[Records for processing Boundary: Start]

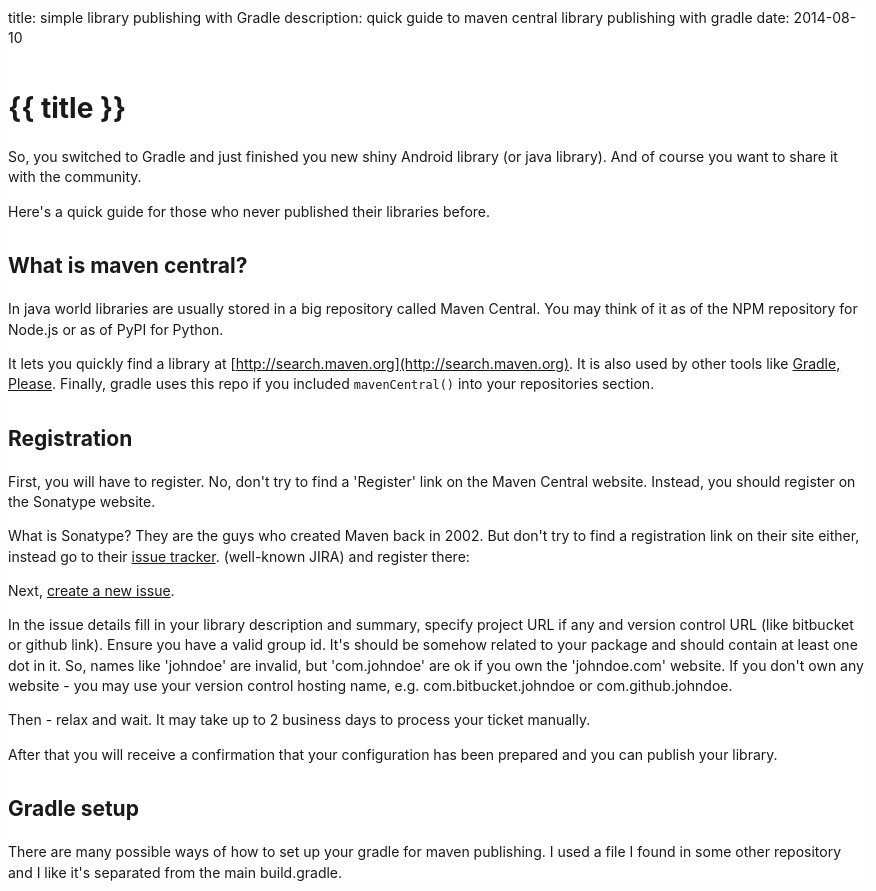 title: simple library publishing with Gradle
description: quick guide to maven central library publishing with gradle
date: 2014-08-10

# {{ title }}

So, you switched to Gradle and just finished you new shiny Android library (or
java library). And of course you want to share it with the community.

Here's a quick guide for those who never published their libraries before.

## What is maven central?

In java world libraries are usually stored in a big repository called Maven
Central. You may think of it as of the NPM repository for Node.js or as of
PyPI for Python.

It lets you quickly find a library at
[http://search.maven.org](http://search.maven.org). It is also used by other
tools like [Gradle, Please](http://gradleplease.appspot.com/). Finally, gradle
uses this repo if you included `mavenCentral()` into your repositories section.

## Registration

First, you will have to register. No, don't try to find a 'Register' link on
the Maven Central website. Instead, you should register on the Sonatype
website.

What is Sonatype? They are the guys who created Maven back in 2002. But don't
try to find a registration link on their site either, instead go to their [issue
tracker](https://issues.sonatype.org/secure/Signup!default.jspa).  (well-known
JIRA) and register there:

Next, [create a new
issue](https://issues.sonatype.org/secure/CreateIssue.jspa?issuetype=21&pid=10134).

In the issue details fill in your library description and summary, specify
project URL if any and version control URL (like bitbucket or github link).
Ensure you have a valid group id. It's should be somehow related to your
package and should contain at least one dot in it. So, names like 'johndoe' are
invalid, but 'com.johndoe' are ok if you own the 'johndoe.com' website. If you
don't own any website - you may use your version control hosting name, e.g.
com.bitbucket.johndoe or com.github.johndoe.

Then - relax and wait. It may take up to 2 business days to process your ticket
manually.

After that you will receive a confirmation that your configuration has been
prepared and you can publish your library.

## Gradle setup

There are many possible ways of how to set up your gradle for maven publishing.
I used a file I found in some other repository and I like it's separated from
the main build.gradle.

[Records for processing Boundary: End]

**Directions**
Retype every line of the rows above verbatim, omitting the pictures from your answer.

**Written response**
 title: simple library publishing with Gradle
description: quick guide to maven central library publishing with gradle
date: 2014-08-10

# {{ title }}

So, you switched to Gradle and just finished you new shiny Android library (or
java library). And of course you want to share it with the community.

Here's a quick guide for those who never published their libraries before.

## What is maven central?

In java world libraries are usually stored in a big repository called Maven
Central. You may think of it as of the NPM repository for Node.js or as of
PyPI for Python.

It lets you quickly find a library at
[http://search.maven.org](http://search.maven.org). It is also used by other
tools like [Gradle, Please](http://gradleplease.appspot.com/). Finally, gradle
uses this repo if you included `mavenCentral()` into your repositories section.

## Registration

First, you will have to register. No, don't try to find a 'Register' link on
the Maven Central website. Instead, you should register on the Sonatype
website.

What is Sonatype? They are the guys who created Maven back in 2002. But don't
try to find a registration link on their site either, instead go to their [issue
tracker](https://issues.sonatype.org/secure/Signup!default.jspa).  (well-known
JIRA) and register there:

Next, [create a new
issue](https://issues.sonatype.org/secure/CreateIssue.jspa?issuetype=21&pid=10134).

In the issue details fill in your library description and summary, specify
project URL if any and version control URL (like bitbucket or github link).
Ensure you have a valid group id. It's should be somehow related to your
package and should contain at least one dot in it. So, names like 'johndoe' are
invalid, but 'com.johndoe' are ok if you own the 'johndoe.com' website. If you
don't own any website - you may use your version control hosting name, e.g.
com.bitbucket.johndoe or com.github.johndoe.

Then - relax and wait. It may take up to 2 business days to process your ticket
manually.

After that you will receive a confirmation that your configuration has been
prepared and you can publish your library.

## Gradle setup

There are many possible ways of how to set up your gradle for maven publishing.
I used a file I found in some other repository and I like it's separated from
the main build.gradle.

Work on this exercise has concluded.